Privacy Regulation That Distorts Competition Not Good for Consumers
Original ArticleThe Federal Communications Commission realizes that different rules for different competing firms “could have [anti]competitive ripple effects,” yet the agency’s proposals frequently include different rules for different competitors anyway. In the case of privacy protection for the customers of broadband service providers, the FCC is proposing to impose onerous restrictions on broadband providers’ use of Web browsing and app usage history for targeted advertising purposes compared to the rules that apply to everyone else who has access to the same information.
Among others, I pointed out to the FCC in comments I filed earlier this year that Moody’s Investors Service warned that broadband providers’ ability to compete with digital advertisers like Google and Facebook will be “severely handicapped.” My comments were also among those that pointed out the prevalence of encryption which keeps Web browsing and app usage history hidden from third parties — Sandvine predicted that 70 percent of all global Internet will be encrypted this year — with many networks exceeding 80 percent.
The Federal Trade Commission has found that Web browsing and app usage history do not warrant the same regulatory treatment as information about children, financial and health information, Social Security numbers, and precise, individualized geolocation data (see the FTC’s 2012 Report on Protecting Consumer Privacy, pp. 58–59).

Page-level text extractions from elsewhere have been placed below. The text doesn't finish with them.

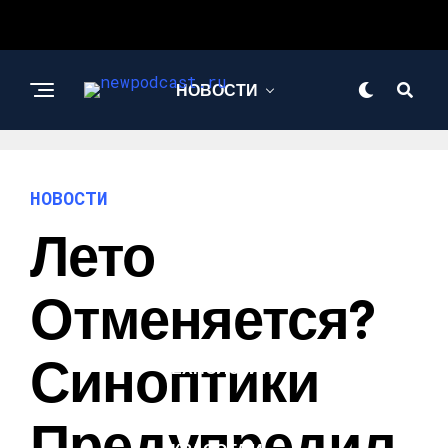
НОВОСТИ
БИЗНЕС И
ФИНАНСЫ
НОВОСТИ
Лето
АВТО
Отменяется?
НАУКА И
Синоптики
ТЕХНОЛОГИИ
Предупредил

Yet in a classic example of doublespeak this is what Chairman Tom Wheeler of the FCC proposed earlier this month as part of his recommendations for keeping the FCC’s privacy rules in “harmony” with those of the FTC.
The FCC frequently claims that it wants to promote competition, but the best way to do that is ensure that all market participants are subject to the same regulatory obligations.
The FCC is scheduled to vote on a final privacy rule tomorrow, the text of which has so far not been made public.